Keempatnya kini hanya saling diam, bahkan Anna bangkit dan masuk ke kamar. William segera menyusul setelah berpamitan pada mertuanya.
"Aku nggak akan pernah menikah lagi, Ann. Percayalah." William memeluk istrinya yang terisak.
"Adakah cara lain selain menikah lagi? Aku tidak mau dimadu." Anna menatap suaminya dengan lekat, dengan mata yang masih basah.
"Kita akan tanyakan pada dokter besok, mungkin ada cara yang tidak kita ketahui. Ok?" katanya diakhiri dengan kecupan di kening Anna.
Malampun mereka lalui dengan kegalauan. Setiap pasangan menikah pasti mengharapkan anak sebagai generasi penerus mereka. Dan itu pula yang diharapkan William dan Anna, hanya pasca kejadian memilukan itu, mereka seolah buntu dan hanya fokus pada bagaimana mengobati rasa sesal mereka.
Dokter spesialis kandungan menatap pasangan ini dengan lekat, dia menarik nafas panjang dan tersenyum.
"Tentu, ada cara lain dan tetap menjadi darah daging kalian," jawabnya setelah mendapat curhatan dari Anna dan William.
"How?" William tampak semangat.
"Jangan katakan menikah lagi, aku tidak mau." Anna tampak tegang.
Dr. Allen Sp.OG tersenyum, "Tentu tidak menikah lagi. Ada istilah namanya surrogate mother. Atau ibu pengganti. Kalian bisa melakukan ini. Tapi ...," dia menggantung kalimat.

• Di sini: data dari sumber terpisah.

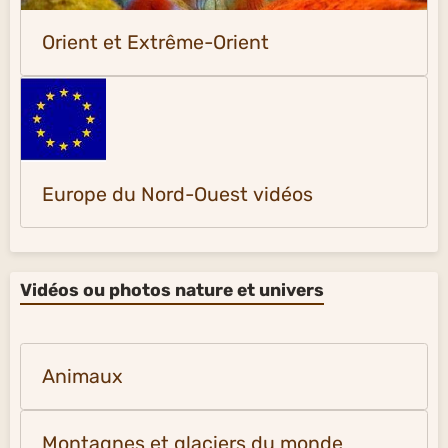
Orient et Extrême-Orient
Europe du Nord-Ouest vidéos
Vidéos ou photos nature et univers
Animaux
Montagnes et glaciers du monde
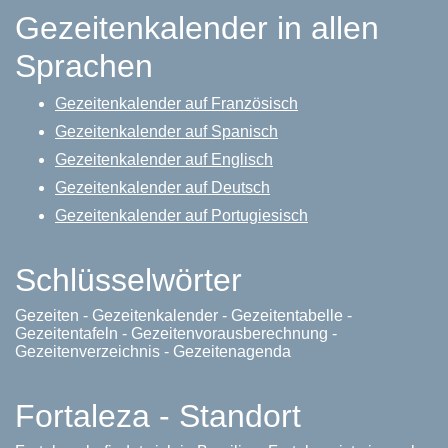
Gezeitenkalender in allen
Sprachen
Gezeitenkalender auf Französisch
Gezeitenkalender auf Spanisch
Gezeitenkalender auf Englisch
Gezeitenkalender auf Deutsch
Gezeitenkalender auf Portugiesisch
Schlüsselwörter
Gezeiten - Gezeitenkalender - Gezeitentabelle -
Gezeitentafeln - Gezeitenvorausberechnung -
Gezeitenverzeichnis - Gezeitenagenda
Fortaleza - Standort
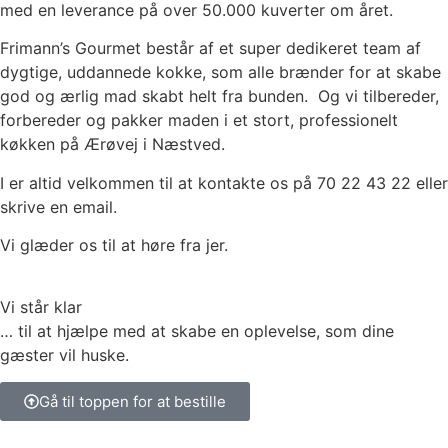
med en leverance på over 50.000 kuverter om året.
Frimann’s Gourmet består af et super dedikeret team af
dygtige, uddannede kokke, som alle brænder for at skabe
god og ærlig mad skabt helt fra bunden. Og vi tilbereder,
forbereder og pakker maden i et stort, professionelt
køkken på Ærøvej i Næstved.
I er altid velkommen til at kontakte os på 70 22 43 22 eller
skrive en email.
Vi glæder os til at høre fra jer.
Vi står klar
… til at hjælpe med at skabe en oplevelse, som dine
gæster vil huske.
Gå til toppen for at bestille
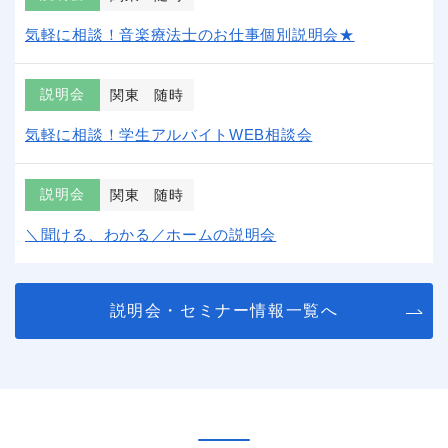
気軽に相談！音楽療法士のお仕事個別説明会★
説明会
関東
随時
気軽に相談！学生アルバイトWEB相談会
説明会
関東
随時
＼聞ける、わかる／ホームの説明会
説明会・セミナー情報一覧へ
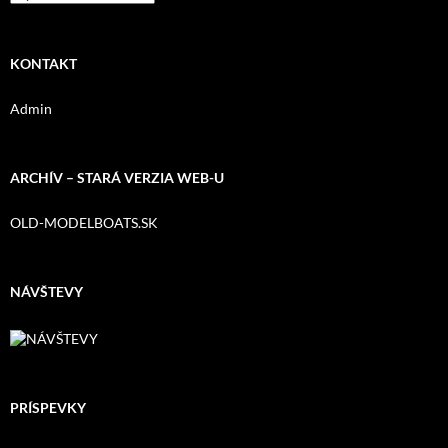
KONTAKT
Admin
ARCHÍV – STARÁ VERZIA WEB-U
OLD-MODELBOATS.SK
NÁVŠTEVY
PRÍSPEVKY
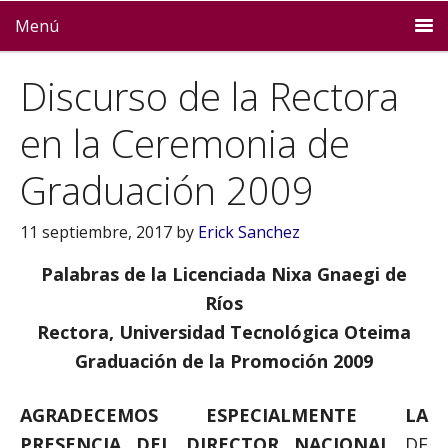
Menú
Discurso de la Rectora
en la Ceremonia de
Graduación 2009
11 septiembre, 2017
by
Erick Sanchez
Palabras de la Licenciada Nixa Gnaegi de
Ríos
Rectora, Universidad Tecnológica Oteima
Graduación de la Promoción 2009
AGRADECEMOS ESPECIALMENTE LA
PRESENCIA DEL DIRECTOR NACIONAL
DE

"Apa?" Anna kini penasaran.
"Negara kita belum melegalkannya, ini melanggar undang-undang. Kalian bisa melakukannya di negara yang membolehkan praktek dan cara ini." Dr. Allen menatap William dan Anna bergantian.
Mereka saling diam, lalu saling menoleh satu sama lain. Kemudian Dr. Allen menjelaskan prosesnya. Bahwa ada yang dengan jalan si suami melakukan persetubuhan dengan si ibu pengganti, yang artinya jelas zina secara terang-terangan. Resiko ringan dan murah, lebih mudah sukses karena melakukan pembuahan alami. Tapi jelas, para istri akan menolak karena sama saja dengan dimadu. Membagi suami dengan wanita lain.
Maka Dr. Allen menjelaskan surrogate dengan proses modern yaitu seperti pada bayi tabung. Sel telur dan sel sperma pasangan suami istri diambil dan dilakukan pembuahan di dalam alat yang dalam istilah kedokteran dianggap tabung, lalu setelah terjadi pembuahan dan sukses menghasilkan embrio, akan ditanam pada rahim sehat yang siap menampungnya selama kurang lebih sembilan bulan. Resikonya memang sulit, dan biaya mahal karena proses yang tidak mudah. Serta dibutuhkan alat-alat super canggih juga tenaga medis handal dari luar negeri.
William mencerna itu dengan baik, dia bisa melakukannya di negara kelahirannya. Negara modern dengan tenaga medis terbaik ada di sana, Inggris.
"But ... how about your mother? Dia akan semakin tidak suka padaku jika tahu aku tidak bisa mengandung." Anna keberatan jika itu dilakukan di London.
William kembali memutar otak untuk mendapatkan solusi terbaik dari masalah ini.
"Cari wanita yang siap mengandung anak kalian dulu. Cari saja orang miskin yang butuh uang. Mereka akan rela melakukan apa saja. Namun ingat, pastikan sang calon ibu pengganti itu sehat jasmani dan rohani." Dr. Allen mengakhiri obrolan.
"Miskin? Kita cari dulu dari keluarga dekat aku aja. Masa dari orang miskin? Joroklah." Anna mendesis kesal.